Ce numéro est consacré aux symboles de la foi, ce que l'on désigne sous le nom plus familier de "Credo" . Avec cette appellation, on voit tout de suite de quoi il s'agit. On sait en effet que le "Credo" fait partie intégrante de la messe et que ce texte exprime l'essentiel de la foi de l'Eglise. Dans notre liturgie il en existe deux versions : le symbole de Nicée-Constantinople et le symbole des Apôtres. Mais il y en eut bien d'autres. Tous remontent au temps des Pères.
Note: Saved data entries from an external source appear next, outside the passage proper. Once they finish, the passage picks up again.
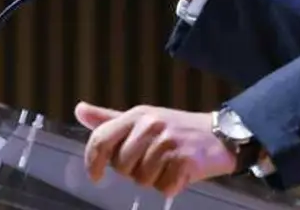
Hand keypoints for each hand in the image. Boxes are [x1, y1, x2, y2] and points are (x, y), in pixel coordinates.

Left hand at [75, 101, 236, 197]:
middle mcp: (150, 126)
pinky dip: (171, 186)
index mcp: (136, 115)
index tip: (96, 177)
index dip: (93, 162)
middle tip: (152, 161)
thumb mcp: (142, 119)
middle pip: (121, 167)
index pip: (101, 139)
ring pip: (142, 181)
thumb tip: (80, 110)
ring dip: (154, 180)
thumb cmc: (176, 128)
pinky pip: (164, 188)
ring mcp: (168, 143)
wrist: (219, 134)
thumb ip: (109, 119)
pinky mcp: (185, 161)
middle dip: (133, 172)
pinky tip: (179, 172)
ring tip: (167, 165)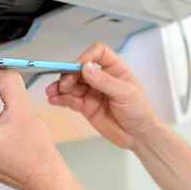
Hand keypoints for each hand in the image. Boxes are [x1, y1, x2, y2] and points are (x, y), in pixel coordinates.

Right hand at [46, 42, 162, 148]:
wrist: (138, 136)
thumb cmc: (139, 111)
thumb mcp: (125, 94)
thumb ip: (104, 81)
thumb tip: (85, 68)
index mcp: (115, 69)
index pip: (98, 53)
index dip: (86, 56)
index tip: (78, 66)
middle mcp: (101, 77)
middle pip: (80, 69)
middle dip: (69, 74)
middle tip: (63, 85)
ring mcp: (92, 92)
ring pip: (72, 84)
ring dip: (60, 87)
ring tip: (52, 93)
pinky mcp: (85, 106)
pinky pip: (70, 99)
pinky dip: (60, 99)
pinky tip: (54, 100)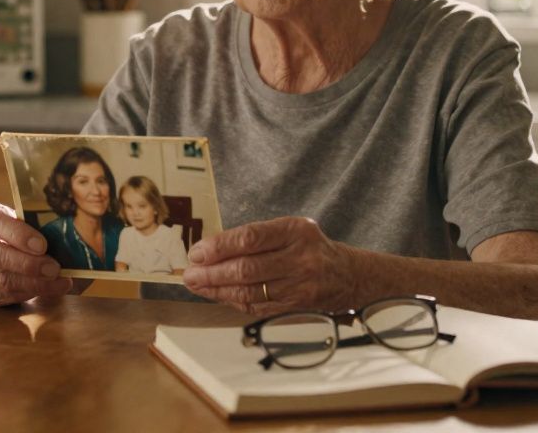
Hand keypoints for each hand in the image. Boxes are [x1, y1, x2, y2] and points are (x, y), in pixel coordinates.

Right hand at [0, 201, 69, 306]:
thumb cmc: (12, 228)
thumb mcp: (17, 217)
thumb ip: (32, 226)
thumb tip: (62, 240)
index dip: (19, 235)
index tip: (42, 245)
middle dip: (29, 265)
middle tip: (54, 268)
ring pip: (0, 280)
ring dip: (33, 284)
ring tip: (58, 282)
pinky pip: (4, 295)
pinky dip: (29, 293)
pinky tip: (48, 289)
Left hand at [182, 217, 355, 316]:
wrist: (347, 275)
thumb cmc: (309, 247)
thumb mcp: (289, 229)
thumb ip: (255, 236)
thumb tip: (211, 249)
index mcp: (296, 231)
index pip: (250, 238)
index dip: (219, 247)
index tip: (197, 253)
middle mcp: (300, 259)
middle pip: (247, 269)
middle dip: (212, 273)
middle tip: (190, 273)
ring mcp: (299, 286)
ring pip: (249, 291)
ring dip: (216, 290)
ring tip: (196, 285)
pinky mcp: (295, 307)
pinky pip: (256, 306)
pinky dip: (232, 301)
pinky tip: (216, 295)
Ces symboles de foi étaient utilisés essentiellement lors de la préparation au baptême des candidats qui, à cette époque, étaient pour la plupart adultes. On retrouve cela aujourd'hui : les catéchumènes adultes reçoivent le symbole de la foi lors d'une célébration préparatoire au baptême. Cet exemple montre l'enracinement liturgique des symboles. La liturgie en effet a toujours été le coeur de la vie des chrétiens : lectures, hymnes, prières, prédications, catéchèses, paroles et gestes des célébrations ont façonné la vie et la pensée des communautés chrétiennes au long des siècles. Ainsi la liturgie a été un lieu essentiel de création et de composition à toutes les époques en fonction des événements. C'est dans ce creuset que s'est forgée la théologie. C'est dans ce trésor que, tels les scribes avisés dont parle l'Evangile, les Pères ont tiré de l'ancien et du nouveau. C'est des textes qu'ils entendaient ou chantaient, qu'ils puisèrent les formules des premières confessions de foi, qui servirent notamment lors des célébrations baptismales. J. FANTINO, o. p.